## TASK INSTRUCTIONS:
Without including any pictures, please copy every entry below exactly.

Content starts

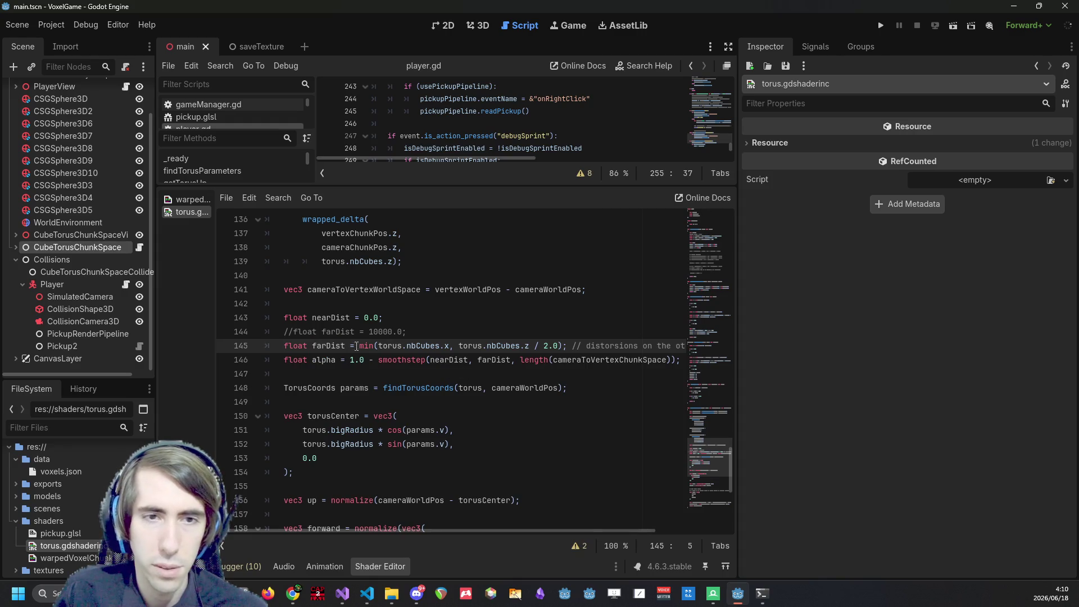
key("ctrl+Right")
key("ctrl+Right")
key("ctrl+Right")
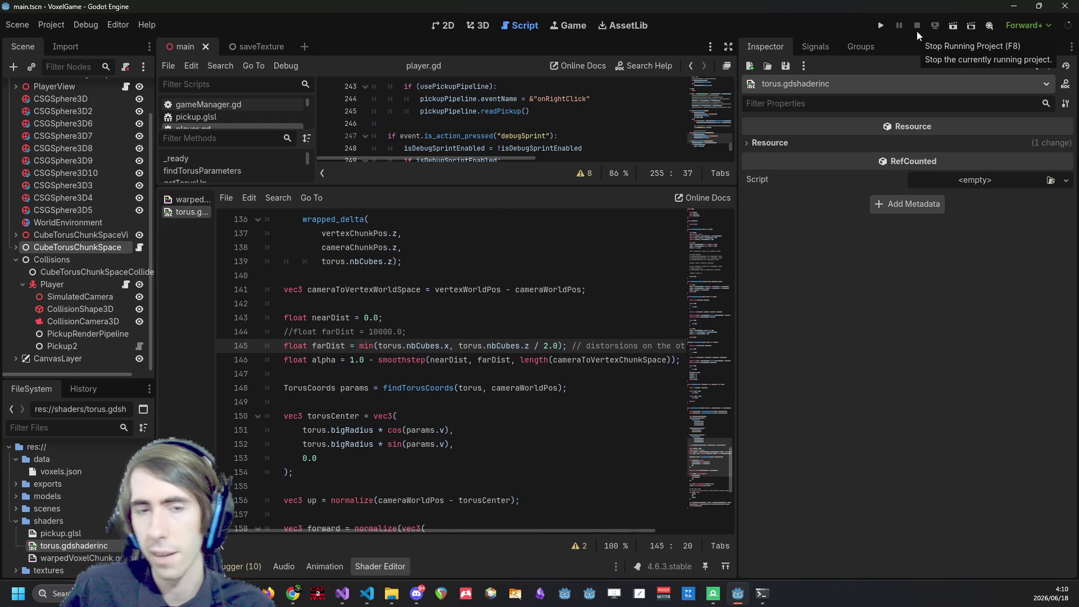
type("0.1*")
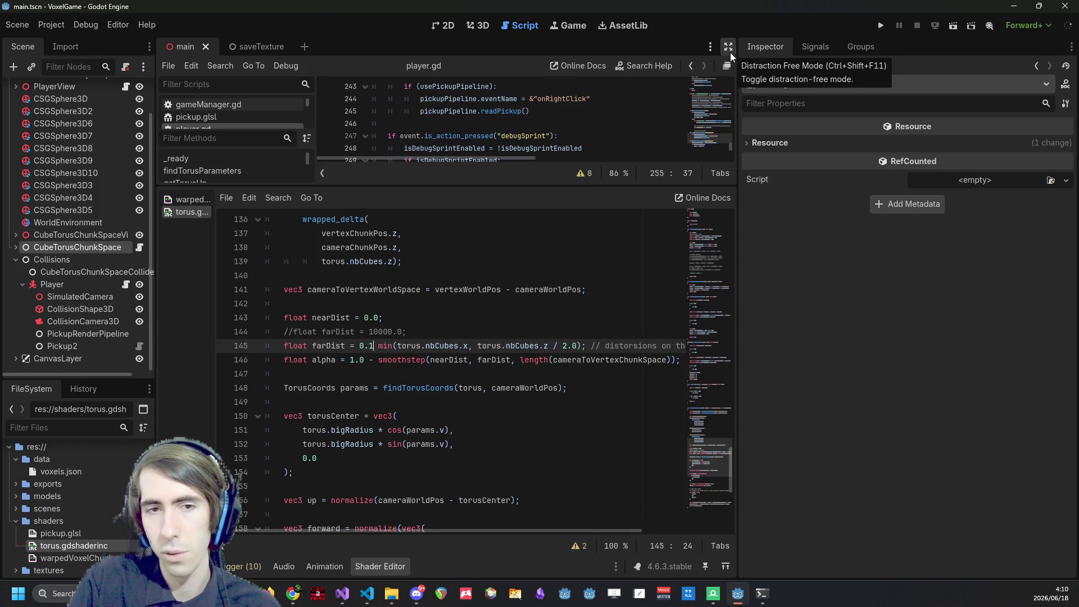
key("Left")
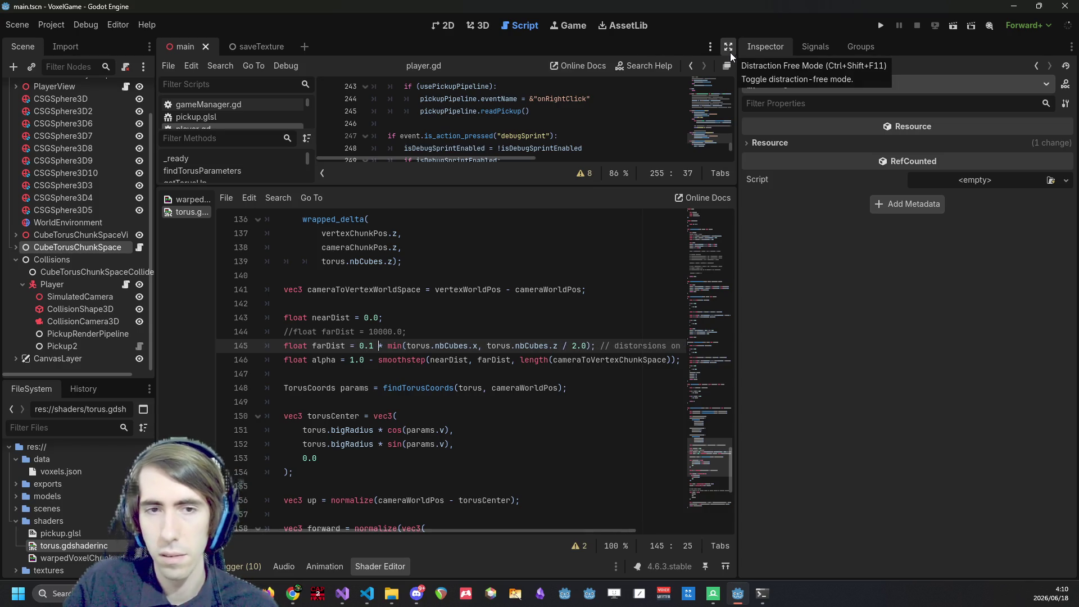
Run the game with the edited shader and reimport pickup.glsl from the FileSystem dock.
left_click(882, 26)
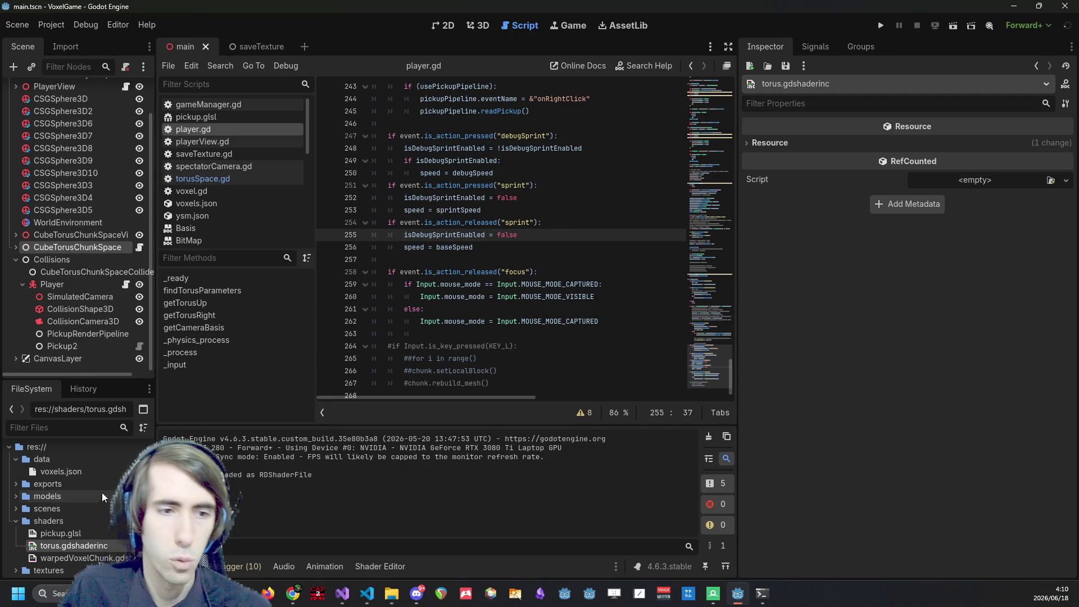
right_click(86, 534)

Content ends

## EXERCISE RESPONSE:
key("ctrl+Right")
key("ctrl+Right")
key("ctrl+Right")
type("0.1*")
key("Left")
Run the game with the edited shader and reimport pickup.glsl from the FileSystem dock.
left_click(882, 26)
right_click(86, 534)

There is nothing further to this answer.